A highlight is Phil Roberts as the cricket-hungry senator who gives an impassioned speech in parliament about sport and Apartheid.
If you are missing the cricket season, Rebel Tour could fill the gap for you.
By Kate Herbert
Tuesday, 4 July 2006
La Douleur by Marguerite Duras
adapted by Laurence Strangio & Caroline Lee
by Malthouse Theatre
Beckett theatre, Malthouse, July 4 to July 23, 2006
Reviewer: Kate Herbert on July 4, 2006
Marguerite Duras has a potent capacity to startle an audience with her simple detail. In this play based on her novella, La Douleur, her language shifts from personal to reportage, from the “I” to the “she” and the observational to the emotional.
The diary notes that comprise La Douleur were written at the end of World War One, forty years before the novella was published. These writings were adapted for the stage by director, Laurence Strangio, and actor, Caroline Lee.

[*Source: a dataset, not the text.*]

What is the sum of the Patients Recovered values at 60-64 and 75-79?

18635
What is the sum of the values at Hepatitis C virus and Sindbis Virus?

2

Lee, as Marguerite, restlessly paces on Anna Tregloan‘s evocative, cage-like set design. As she self-narrates the story, Lee reclines melancholically on the divan, snatches the old telephone from its cradle or paces aimlessly.
But mostly she waits. She waits for news of her husband, Robert L’s return from the German concentration camp or news of his death. Lee and Strangio capture the interminable and unbearable quality of her waiting. Time is elastic. Days stretch into weeks.
Waiting may not be intrinsically dramatic but Duras’ intense observation of every detail of mind and body is rivetting.
Lee balances Duras’ combative attitude with her girlishness. Her light voice vibrates with fragility and suffering. She vividly creates the spectre of Robert’s emaciated body lying prone on the divan after his shocking return and evokes the shadowy presence of Marguerite’s lover, known only as D.
The emotional gulf she experiences between herself and her wretched, estranged husband and the literal ditch in which she saw a dying German soldier, are represented cunningly by a real breach in the stage.
Strangio’s direction is spare, never interfering with the text and always offering a gently abstracted physicalisation of the action.
David Franzke’s atmospheric soundscape is almost subliminal in its subtlety and Richard Vabre’s dim, smoky lighting reminds us of the half-life of pain and loss in which Marguerite and Robert are living.
The audience peers, like voyeurs, into the space from the two opposite sides of the traverse seating arrangement.
There is no melodrama in the performance, the style or in Duras’ writing. She demands out attention. The dialogue has what Duras’ described as “a tremendous chaos of feeling” that is counterpointed by the simple, plain speaking style of Lee.
In this delicately rendered solo production Duras, through Lee, reveals the atrocities of war, its horrific and unseen aftermath and the people who suffer.